Since we didn’t have time for her to respond to all of the questions during our broadcast, she kindly responded via email to the rest of the questions. Here are her responses to these questions that we didn’t have time to answer on-air.
1. In your experience, what’s been your biggest challenge regarding disruption to the company culture toward a more customer centric or customer enlightened one?
– Jeremy Uteza
“Siloes—and the effort required to break them down—are the biggest challenge. Customer centricity requires that your go-to-market functions work in sync. But a lot of companies optimize for a specific function rather than optimizing around the customer, creating bad handoffs and exposing your customer to your organization structure. Breaking down those walls requires you to fundamentally rethink your strategy in a way that creates alignment in your organization. It’s a long, complicated, hard transformation.”
2. One of the changes is to get a buy-in from stakeholders and supporting units.

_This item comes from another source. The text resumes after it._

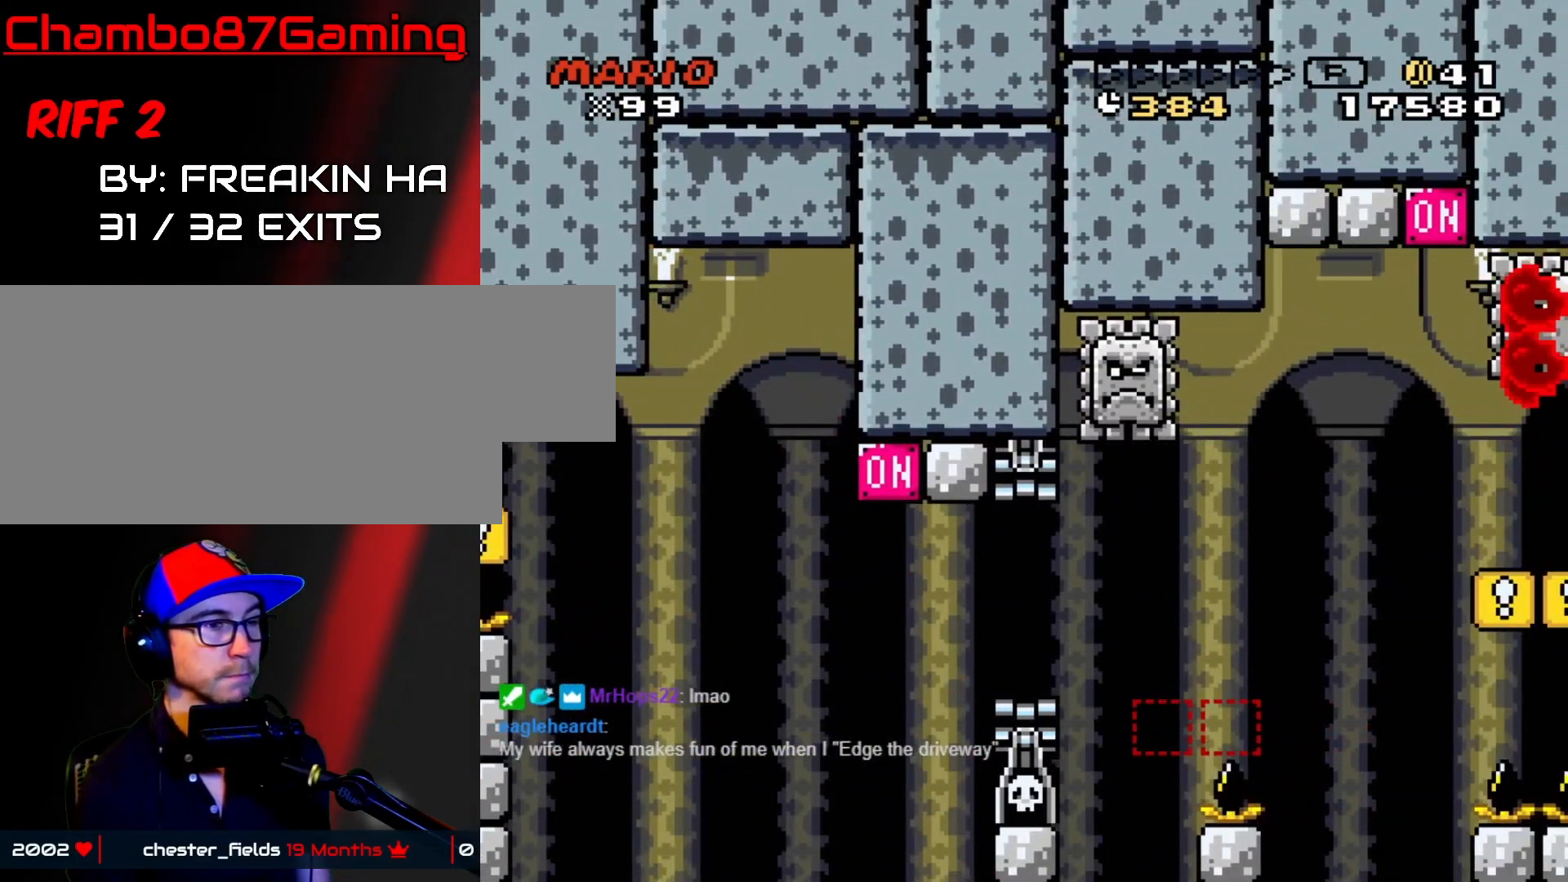
{"buttons": [], "events": []}
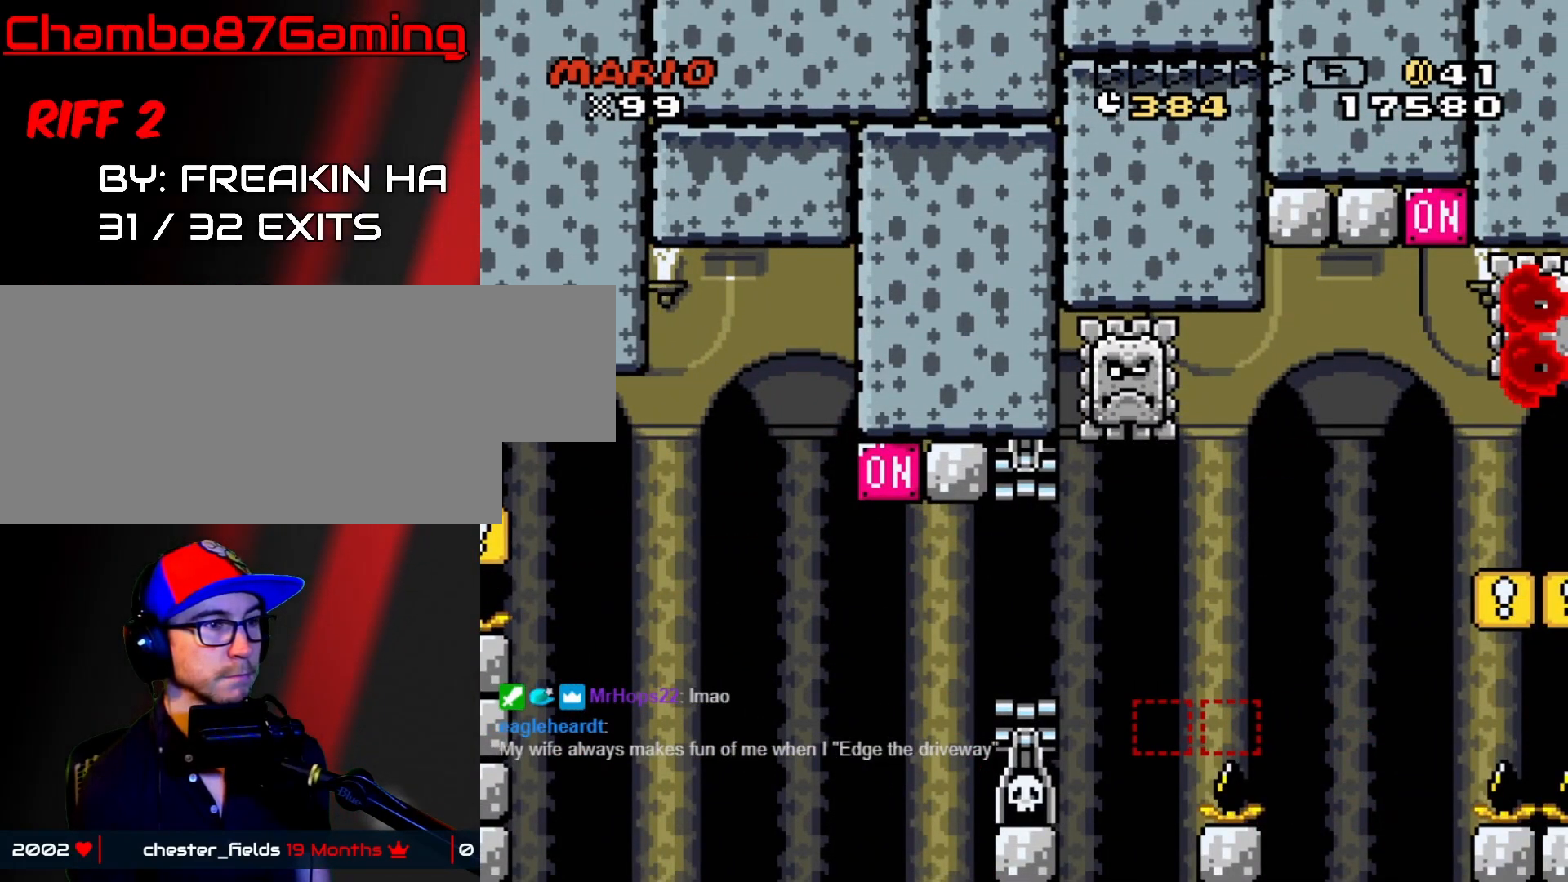
{"buttons": [], "events": []}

How did you manage to achieve getting everybody support?
– Waleed AlHamdan
“The great news is that HubSpot was already aligned in unifying all customer facing functions—creating a Flywheel team and hiring a CCO was part of the transition we’re undergoing, so our leadership is already aligned there. To operationalize this vision, we’ve created the ‘Flywheel Staff’ group. This is a group of senior leaders across marketing, sales and customer success and we meet regularly to stay tightly aligned on everything from strategic planning and short-term plays. The process is inherently very collaborative and ensures buy-in from all key stakeholders.”
3. B2B is interesting. One thing that happened with us is that we stepped up servicing during what was a difficult time. Mainly because we prioritized the client what we were doing. Less distractions. It’s set a new level and expectation which is interesting. What happened with your client base and how will it show up in the future with client expectations?
– Bob Buiaroski
“We implemented a number of customer relief programs, in response to a lot of feedback that cashflow was our customers’ biggest concern right now. There are also so many businesses moving online for the first time, so we’re emphasizing free education and resources to aid that transition, as well as making a lot of paid features free and discounting software for new customers. We’ll continue to assess what measures are appropriate to support our customer base over the next few months.”
4. How did you succeed to pass these customer initiatives (discounts for example) through Sales and Finance during pandemic period?
– Anas Orwani
“This was a decision we made carefully, but came together quickly, and I think a lot of that is due to our culture. ‘SFTC’ (‘Solve For The Customer’) is in our DNA as a company—we will always prioritize what’s right for the customer and within our power. As an executive team, we met daily to understand how we needed to pivot and what our response needed to be. We asked customers and partners about their challenges, and cashflow was the #1 response. That made it clear that financial relief was the best way for us to help. We’re also lucky to be in a stable financial position at HubSpot, which inherently makes these kinds of conversations easier.”
5. What are you learning from the disruption that you will incorporate into the next normal for your business?
– Jim Bass
“None of us can predict what will happen. However, we are all learning that making a human connection is important—whether this is with your employees, customers or partners. We see our team members and customers at their homes, managing work and life and this empathy helps us connect better today. I hope that we can carry this forward.”